- **Passage shown**:
%%

The airspace will be restricted for two hours.

New research released this week reveals just how loud the Starship launch is.

At South Padre Island and Port Isabel, there are homes and business that when the launches happen, things can get very noisy.

New research is underway to figure out how loud those noises actually are and the impact they're having. The launch noise is impacting one place in particular.

Mauricio Alaniz co-owns Shoreline Barbell Club in Port Isabel. With several rooms of machines and equipment, the owners lugged all this weight up to the second story when they opened.

"It took a couple of weeks worth of time. A lot of our strong members who actually came in clutch," Alaniz said.

They've been in business for the last four years. When the launches happen, they feel it even though they're five miles away.

"It's rumbly. We feel the whole building shake," Alaniz said. "You hear all the weights moving with it, too."

Up on the second story of the gym, they have big windows, which rattle during the launches.

%%

- **Action item A**:
Please lay out the records below, the text read from the pictures of pages, as a Markdown table with the columns "No." and "Line". Give each line its own row, skip blank lines, and leave out the pictures.

- **Exercise data**:
%%

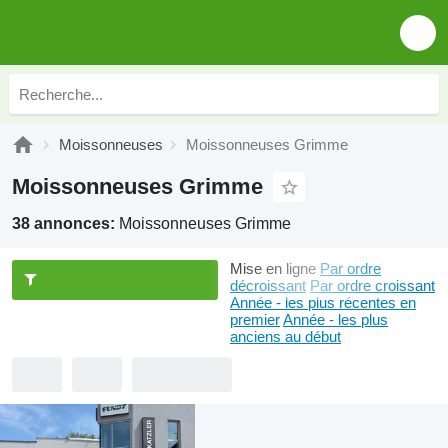
Moissonneuses
Moissonneuses Grimme
Moissonneuses Grimme
38 annonces:
Moissonneuses Grimme
Mise en ligne
Par ordre
décroissant
Par ordre croissant
Année - les plus récentes en
premier
Année - les plus
anciens au début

%%

- **Action item B**:
Continue the article on Starship launch noise from its last sentence.

- **Written answer A**:
| No. | Line |
|---|---|
| 1 | Moissonneuses |
| 2 | Moissonneuses Grimme |
| 3 | Moissonneuses Grimme |
| 4 | 38 annonces: |
| 5 | Moissonneuses Grimme |
| 6 | Mise en ligne |
| 7 | Par ordre |
| 8 | décroissant |
| 9 | Par ordre croissant |
| 10 | Année - les plus récentes en |
| 11 | premier |
| 12 | Année - les plus |
| 13 | anciens au début |

- **Written answer B**:
"We did have a situation where one of our windows did break," Alaniz said.

The SpaceX Starship is the most powerful rocket ever made, with twice the thrust of the previous record holder.

New research from a team at Brigham Young University got closer than ever before to measuring exactly how loud these launches are.

"The existing models just do not capture this very well, and so that is an opportunity to then try to improve those," Physics professor Kent Geee said.

Gee said his team placed a recording device on federal land within one kilometer of the launch site. He found previous estimates by federal regulators overestimated how loud the sound would be.

At one kilometer, he recorded 146 decibels, near ground zero, he predicts it would be louder.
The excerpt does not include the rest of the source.